Generally speaking, we prefer to verify functions that are defined directly in
the Rust source code, such as id_u8, as these functions’ names are more
stable than the specialized versions of functions that the compiler generates,
such as id::_instaddce72e1232152c[0]. Do note that SAW is capable of
verifying both types of functions, however. (We will see an example of
verifying an autogenerated function in the Salsa20 case study later in this
tutorial.)
Identifiers
When you compile a function named id_u8, saw-rustc will expand it to a much
longer name such as first_example/abef32c5::id_u8. This longer name is called
an identifier, and it provides a globally unique name for that function. In
the small examples we’ve seen up to this point, there hasn’t been any risk of
name collisions, but you could imagine compiling this code alongside another
file (or crate) that also defines an id_u8 function. If that happens, then it
is essential that we can tell apart all of the different id_u8 functions, and
identifiers provide us the mechanism for doing so.

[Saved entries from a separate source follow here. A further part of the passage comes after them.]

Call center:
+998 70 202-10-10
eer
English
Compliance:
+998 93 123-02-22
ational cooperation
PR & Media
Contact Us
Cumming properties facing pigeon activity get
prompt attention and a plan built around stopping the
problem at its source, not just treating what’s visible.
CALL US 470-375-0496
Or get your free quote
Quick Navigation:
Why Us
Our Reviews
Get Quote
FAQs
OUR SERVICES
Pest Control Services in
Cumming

Let’s take a closer look at what goes into an identifier. In general, an identifier will look like the following:
<crate name>/<disambiguator>::<function path>
<crate name> is the name of the crate in which the function is defined. All
of the examples we’ve seen up to this point have been defined in standalone
files, and as a result, the crate name has been the same as the file name, but
without the .rs extension and with all hyphens replaced with underscores
(e.g., first-example.rs is given the crate name first_example). In
cargo-based projects, the crate name will likely differ from the file name.
<disambiguator> is a hash of the crate and its dependencies. In extreme
cases, it is possible for two different crates to have identical crate names,
in which case the disambiguator must be used to distinguish between the two
crates. In the common case, however, most crate names will correspond to
exactly one disambiguator. (More on this in a bit.)

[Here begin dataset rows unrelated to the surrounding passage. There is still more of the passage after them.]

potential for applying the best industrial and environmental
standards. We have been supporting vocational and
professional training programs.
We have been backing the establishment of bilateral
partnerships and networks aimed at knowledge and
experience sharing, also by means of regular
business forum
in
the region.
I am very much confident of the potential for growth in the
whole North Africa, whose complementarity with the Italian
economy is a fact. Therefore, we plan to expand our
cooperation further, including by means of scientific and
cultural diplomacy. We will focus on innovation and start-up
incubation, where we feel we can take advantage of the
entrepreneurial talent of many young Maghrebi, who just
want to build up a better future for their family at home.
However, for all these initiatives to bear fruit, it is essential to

<function path> is the path to the function within the crate. Sometimes, this
is as simple as the function name itself. In other cases, a function path may
involve multiple segments, depending on the module hierarchy for the program
being verified. For instance, a read function located in
core/src/ptr/mod.rs will have the identifier:
core/<disambiguator>::ptr::read
Where core is the crate name and ptr::read is the function path, which
has two segments ptr and read. There are also some special forms of
segments that appear for functions defined in certain language constructs.
For instance, if a function is defined in an impl block, then it will have
{impl} as one of its segments, e.g.,
core/<disambiguator>::ptr::const_ptr::{impl}::offset
The most cumbersome part of writing an identifier is the disambiguator, as it is extremely sensitive to changes in the code (not to mention hard to remember and type). Luckily, the vast majority of crate names correspond to exactly one disambiguator, and we can exploit this fact to abbreviate identifiers that live in such crates. For instance, we can abbreviate this identifier:
core/<disambiguator>::ptr::read
To simply:
core::ptr::read
We will adopt the latter, shorter notation throughout the rest of the tutorial. SAW also understands this shorthand, so we will also use this notation when passing identifiers to SAW commands.